══ Passage shown ══
We identified submodules within the interactomes and tried to find those that are expressed exclusively in either the parent or PTHS patient samples, in both NPC and neuronal cells. Using MCODE, we found 3 and 6 submodules within the NPC and neuron interactomes, respectively (Supplementary Material 2). Among the NPC interactome submodules, none were found to be exclusively expressed either in PTHS patients or in the parents (Supplementary Material 8—Fig. S2), but we identified groups of genes (submodules 1, 2, 4 and 5) with exclusive expression in the parents within the neuron interactome (Fig. 3).

Fig. 3
figure 3

Submodules within the neuron interactome. The colors represent the log2 fold-change (log2FC) of the genes between the group of PTHS individuals and the parents group (control). Genes upregulated in PTHS patients are shown in red, while downregulated genes are shown in blue.

Among the submodules with higher expression in PTHS patients, submodule 1 contains genes coding for ribosomal genes (Fig. 2D), raising the question of whether the upregulation of ribosomal genes in PTHS neurons leads to aberrant protein translation during neurodevelopment in the patients. To validate the difference in ribosomal gene expression between parent and patient (PTHS), we searched for genes in the Ribosomal Protein Small (RPS) and Large (RPL) families in single-cell data from our previous publication13. Several members were found to be differentially expressed in our bulk RNA-Seq data from neurons, and the expression profiles of some genes in these families were significantly different along the neuronal differentiation pseudotime in single-cell RNA-Seq data from organoids (Supplementary Material 6—Fig. 3S).

Similar to submodule 1, submodule 2 of the neuron interactome is characterized by the prevalence of genes upregulated in PTHS. GO and KEGG enrichment analysis revealed that this submodule is enriched for processes and pathways related to type I interferon signaling pathway (FDR = 4.15e−21), cellular response to type I interferon (FDR = 4.15e−21), response to type I interferon (FDR = 4.17e−21) and defense response to virus (FDR = 2.63e−12). Moreover, the genes present within this submodule were also selected as hub genes in the neuron interactome (Supplementary Material 8—Fig. S3 and Table S2), further strengthening our hypothesis that they participate in PTHS pathogenesis. The existence of genes related to interferon could be indicative of neuroinflammatory responses 29 in the PTHS neural tissue, a possibility that could be further investigated in cellular models of neuroimmune interactions, including the understudied role of microglia in PTHS.

Submodule 4 displays a unique set of genes that are mostly downregulated in PTHS neurons, enriched for genes related to the glutamatergic synapse pathway, including GRIN2D, GRIA2, DLG4, GRIN1, GRIN3A, and GRIN2B (enrichment FDR = 2.170e−10). GRIN genes encode N-methyl-D-aspartate (NMDA) glutamate receptor subunits30, characteristic of excitatory neurotransmission in the brain31 and shown to be dysregulated in several neurodevelopmental disorders32,33,34. For example, GRIN2B, associated with various neurodevelopmental disorders (MIM #616139 and #613970), exhibits higher expression in the parent sample as compared to PTHS in the Glut lineage, according to single-cell transcriptomic data (Supplementary Material 6—Fig. 4S). The clear dysregulation of GRIN gene expression in the neuron interactome strongly supports the idea that glutamate receptor molecular pathology accompanies PTHS pathophysiology, and we hypothesize that the low activity of NMDA receptors may partly explain the deficits in neuronal firing activity previously observed in PTHS brain organoids and patient-derived neurons in vitro13.
═══
══ Data ══
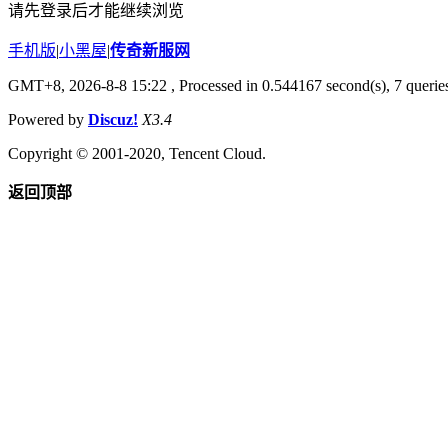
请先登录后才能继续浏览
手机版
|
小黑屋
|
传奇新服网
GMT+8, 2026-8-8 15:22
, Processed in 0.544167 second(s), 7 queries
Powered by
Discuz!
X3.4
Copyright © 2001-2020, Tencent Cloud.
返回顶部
═══
[Aim of the task] Rewrite the passage on PTHS submodules between "We identified submodules" and "neuron interactome (Fig. 3).", inclusive, changing "interactomes" to "interaction networks".

[Solution to this problem]
We identified submodules within the interaction networks and tried to find those that are expressed exclusively in either the parent or PTHS patient samples, in both NPC and neuronal cells. Using MCODE, we found 3 and 6 submodules within the NPC and neuron interaction networks, respectively (Supplementary Material 2). Among the NPC interactome submodules, none were found to be exclusively expressed either in PTHS patients or in the parents (Supplementary Material 8—Fig. S2), but we identified groups of genes (submodules 1, 2, 4 and 5) with exclusive expression in the parents within the neuron interactome (Fig. 3).